Today, the spirit of radio is very much alive and well as NASDAQ listed Mediaco Holding has been a stock market star, its share price having risen by a remarkable 300% this morning to $17 per share taking it to a five-year high by a huge margin.
Over recent years, especially in the era of internet radio, television and interactive media which has to a large extent supplanted the legacy tradition of passive, scheduled broadcast media, the value of such firms has been relatively stagnant.
However today, a long, very straight horizontal line has changed its direction suddenly and dramatically, with a 311% percent rise over yesterday's price and a 188% rise over the past five years.

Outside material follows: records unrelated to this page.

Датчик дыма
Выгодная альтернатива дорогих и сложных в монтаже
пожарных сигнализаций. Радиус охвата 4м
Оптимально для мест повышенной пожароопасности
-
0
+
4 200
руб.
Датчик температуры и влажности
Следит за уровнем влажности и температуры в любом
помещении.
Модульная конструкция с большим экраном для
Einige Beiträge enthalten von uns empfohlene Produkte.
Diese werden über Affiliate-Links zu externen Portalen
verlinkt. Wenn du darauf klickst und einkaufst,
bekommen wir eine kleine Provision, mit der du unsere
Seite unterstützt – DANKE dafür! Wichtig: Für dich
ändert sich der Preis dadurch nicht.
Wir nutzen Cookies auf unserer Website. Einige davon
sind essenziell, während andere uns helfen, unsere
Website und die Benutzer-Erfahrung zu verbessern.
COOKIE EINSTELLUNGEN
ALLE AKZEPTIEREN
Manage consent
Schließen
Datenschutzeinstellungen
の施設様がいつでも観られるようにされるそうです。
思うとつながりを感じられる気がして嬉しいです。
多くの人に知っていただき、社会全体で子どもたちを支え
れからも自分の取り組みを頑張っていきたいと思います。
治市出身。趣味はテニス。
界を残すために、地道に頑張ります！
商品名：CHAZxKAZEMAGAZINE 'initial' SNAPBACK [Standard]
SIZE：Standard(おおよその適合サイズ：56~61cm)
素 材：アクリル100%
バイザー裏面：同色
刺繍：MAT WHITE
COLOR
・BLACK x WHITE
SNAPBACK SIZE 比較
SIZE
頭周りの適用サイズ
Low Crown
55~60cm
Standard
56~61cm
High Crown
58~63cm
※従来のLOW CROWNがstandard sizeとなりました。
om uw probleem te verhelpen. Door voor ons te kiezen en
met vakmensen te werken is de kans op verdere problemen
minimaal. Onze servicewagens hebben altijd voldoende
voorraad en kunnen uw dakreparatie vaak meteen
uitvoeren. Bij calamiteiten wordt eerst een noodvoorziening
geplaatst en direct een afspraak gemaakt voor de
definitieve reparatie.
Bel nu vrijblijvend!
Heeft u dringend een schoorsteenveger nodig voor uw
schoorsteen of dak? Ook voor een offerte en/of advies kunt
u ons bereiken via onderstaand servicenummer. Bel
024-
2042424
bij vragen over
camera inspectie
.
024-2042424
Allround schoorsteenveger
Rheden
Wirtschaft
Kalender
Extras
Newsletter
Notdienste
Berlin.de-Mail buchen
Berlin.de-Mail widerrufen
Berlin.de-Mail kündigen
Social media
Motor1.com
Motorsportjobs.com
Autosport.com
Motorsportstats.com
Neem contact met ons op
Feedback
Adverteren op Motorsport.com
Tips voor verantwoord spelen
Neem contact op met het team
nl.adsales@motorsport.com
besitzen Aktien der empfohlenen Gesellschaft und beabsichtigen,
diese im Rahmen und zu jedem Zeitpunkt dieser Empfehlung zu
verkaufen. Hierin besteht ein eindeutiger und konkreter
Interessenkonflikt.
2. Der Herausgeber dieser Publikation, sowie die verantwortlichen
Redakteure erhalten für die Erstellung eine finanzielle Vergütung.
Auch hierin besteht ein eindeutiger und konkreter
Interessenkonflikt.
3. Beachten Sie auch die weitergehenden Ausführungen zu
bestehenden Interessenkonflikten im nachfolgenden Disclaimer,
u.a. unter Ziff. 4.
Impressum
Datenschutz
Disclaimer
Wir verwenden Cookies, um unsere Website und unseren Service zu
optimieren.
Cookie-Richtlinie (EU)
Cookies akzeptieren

Back in July 2019, Emmis Communications, a North American broadcast media giant founded by Jeffrey Smulyan whose name Emmis is an Anglicization of the Hebrew word Emet which means 'truth' announced that it would sell its New York City stations WQHT and WBLS to Mediaco Holding—an affiliate of Standard General for $91.5 million, a $5 million promissory note, and a 23.72% stake in the new company. Mediaco Holding became a public company, and Emmis continued to manage the stations with the sale having been completed on November 27, 2019.

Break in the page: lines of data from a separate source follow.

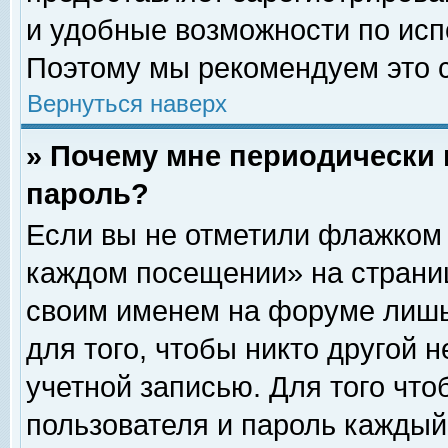
и удобные возможности по ис
Поэтому мы рекомендуем это с
Вернуться наверх
» Почему мне периодически 
пароль?
Если вы не отметили флажком 
каждом посещении» на страниц
своим именем на форуме лишь
для того, чтобы никто другой 
учетной записью. Для того чт
пользователя и пароль каждый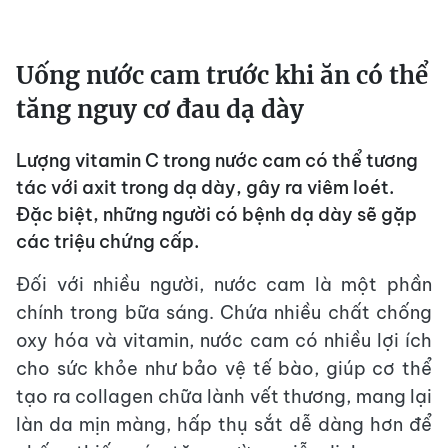
Uống nước cam trước khi ăn có thể
tăng nguy cơ đau dạ dày
Lượng vitamin C trong nước cam có thể tương
tác với axit trong dạ dày, gây ra viêm loét.
Đặc biệt, những người có bệnh dạ dày sẽ gặp
các triệu chứng cấp.
Đối với nhiều người, nước cam là một phần
chính trong bữa sáng. Chứa nhiều chất chống
oxy hóa và vitamin, nước cam có nhiều lợi ích
cho sức khỏe như bảo vệ tế bào, giúp cơ thể
tạo ra collagen chữa lành vết thương, mang lại
làn da mịn màng, hấp thụ sắt dễ dàng hơn để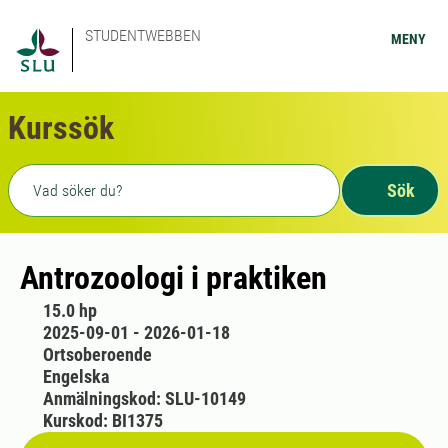
STUDENTWEBBEN
MENY
Kurssök
Fritext sökning
Sök
Antrozoologi i praktiken
15.0 hp
2025-09-01 - 2026-01-18
Ortsoberoende
Engelska
Anmälningskod: SLU-10149
Kurskod: BI1375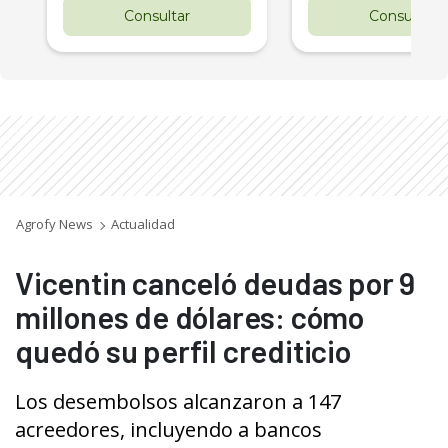
Consultar
Consultar
Agrofy News
Actualidad
Vicentin canceló deudas por 9
millones de dólares: cómo
quedó su perfil crediticio
Los desembolsos alcanzaron a 147
acreedores, incluyendo a bancos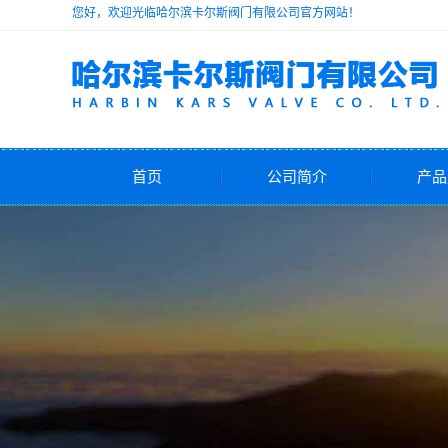
您好，欢迎光临哈尔滨卡尔斯阀门有限公司官方网站！
首页
公司简介
产品
公司简介
安
减
电动
气动
自力式
水力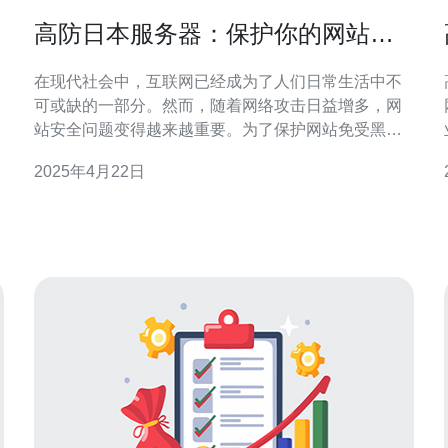
高防日本服务器：保护你的网站安
全
在现代社会中，互联网已经成为了人们日常生活中不
可或缺的一部分。然而，随着网络攻击日益增多，网
站安全问题变得越来越重要。为了保护网站免受黑客
和恶意软件的攻击，许多网站管理员已经开始寻找高
2025年4月22日
防服务器的解决方案。本文将介绍高防日本服务器，
它在保护网站安全方面有着卓越的表现。 高防日本服
务器是指在日本境内部署的服务器，具备强大的防御
能力，能够抵御各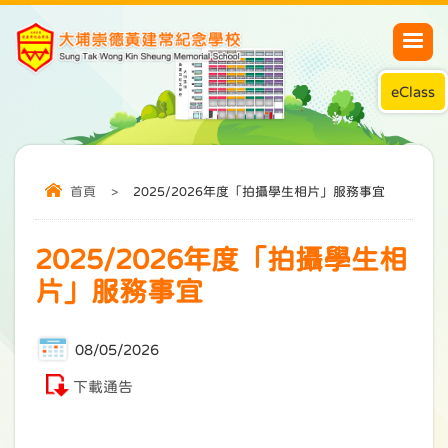
eClass
首頁
>
2025/2026年度「拍攝學生相片」服務事宜
2025/2026年度「拍攝學生相
片」服務事宜
08/05/2026
下載通告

Since going it alone, the company's stock price remained relatively flat since its establishment until yesterday it suddenly began to rocket.

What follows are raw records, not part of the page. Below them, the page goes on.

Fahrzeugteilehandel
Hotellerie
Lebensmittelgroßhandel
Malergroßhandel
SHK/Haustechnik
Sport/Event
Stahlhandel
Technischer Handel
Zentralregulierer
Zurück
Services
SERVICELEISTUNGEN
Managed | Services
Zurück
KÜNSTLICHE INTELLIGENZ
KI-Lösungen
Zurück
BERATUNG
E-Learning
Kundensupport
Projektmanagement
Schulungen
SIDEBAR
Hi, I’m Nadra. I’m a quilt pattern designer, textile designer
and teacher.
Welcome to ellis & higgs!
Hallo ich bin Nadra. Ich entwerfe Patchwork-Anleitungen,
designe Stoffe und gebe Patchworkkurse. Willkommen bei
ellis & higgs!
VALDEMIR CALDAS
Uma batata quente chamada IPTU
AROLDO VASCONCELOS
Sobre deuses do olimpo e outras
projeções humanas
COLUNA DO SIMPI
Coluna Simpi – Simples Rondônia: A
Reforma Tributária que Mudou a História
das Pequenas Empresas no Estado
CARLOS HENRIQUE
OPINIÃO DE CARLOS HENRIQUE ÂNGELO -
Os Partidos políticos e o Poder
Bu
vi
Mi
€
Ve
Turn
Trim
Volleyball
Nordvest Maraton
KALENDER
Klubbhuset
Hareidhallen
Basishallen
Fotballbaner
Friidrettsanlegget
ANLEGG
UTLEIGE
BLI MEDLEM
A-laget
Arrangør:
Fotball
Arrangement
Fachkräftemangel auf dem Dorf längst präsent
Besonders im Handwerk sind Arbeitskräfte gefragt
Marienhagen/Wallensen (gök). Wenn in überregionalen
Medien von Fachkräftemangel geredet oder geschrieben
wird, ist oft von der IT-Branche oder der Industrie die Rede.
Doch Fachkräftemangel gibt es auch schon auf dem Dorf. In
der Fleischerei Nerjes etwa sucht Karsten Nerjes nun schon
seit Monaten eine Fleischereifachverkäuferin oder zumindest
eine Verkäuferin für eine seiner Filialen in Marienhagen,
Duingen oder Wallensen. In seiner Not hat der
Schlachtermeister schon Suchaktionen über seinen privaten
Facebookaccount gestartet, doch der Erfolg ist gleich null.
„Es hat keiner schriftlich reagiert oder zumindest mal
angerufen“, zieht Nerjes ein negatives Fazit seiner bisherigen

Absolutely no internal activity has caused this movement, and no changes in the company's structure have taken place, and neither are they imminent.
Once again, it is the disruptors in the social media space that have been at it again.
Retail investors who are active on social media platforms including Reddit, StockTwits, Twitter, and Discord appear to be coordinating with each other to drive the company stock price up.
The discussions on these platforms cited the very low float and a relatively high short float as an opportunity to drive a noticeable short squeeze.
Thus, we now have a 'meme' stock that is not and never was a meme stock. It is simply a traditional public company that has become the subject of the social media influencers.
Such volatility is remarkable, however the reason for its increment is faddish, as these social media influenced stocks have over the past six months begun to dominate headline news, spurring the social media participants to go further and expand their attention into other previously stagnant stocks.
Perhaps Mediaco is exactly that - a quiet, dormant stock which has been completely lacking in volatility, that has now come under the microscope of the influencers.
Either way, to be flat for several years and then suddenly rocket by over 300% in one day is remarkable, especially considering that no commercial activity has taken place and that the movement is purely as a result of forum members and social media groups.
Volatility is the new normal, it seems.